## Work item
Swap every "Pros" in all of the data below for "Advantages", change nothing else, and give the lines back without the pictures.

## Information provided
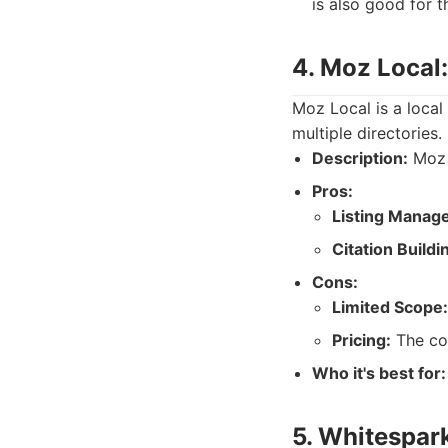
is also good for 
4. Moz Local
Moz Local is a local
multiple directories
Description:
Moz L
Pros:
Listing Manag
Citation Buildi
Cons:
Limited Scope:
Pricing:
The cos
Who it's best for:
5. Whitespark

## Worked solution
is also good for 
4. Moz Local
Moz Local is a local
multiple directories
Description:
Moz L
Advantages:
Listing Manag
Citation Buildi
Cons:
Limited Scope:
Pricing:
The cos
Who it's best for:
5. Whitespark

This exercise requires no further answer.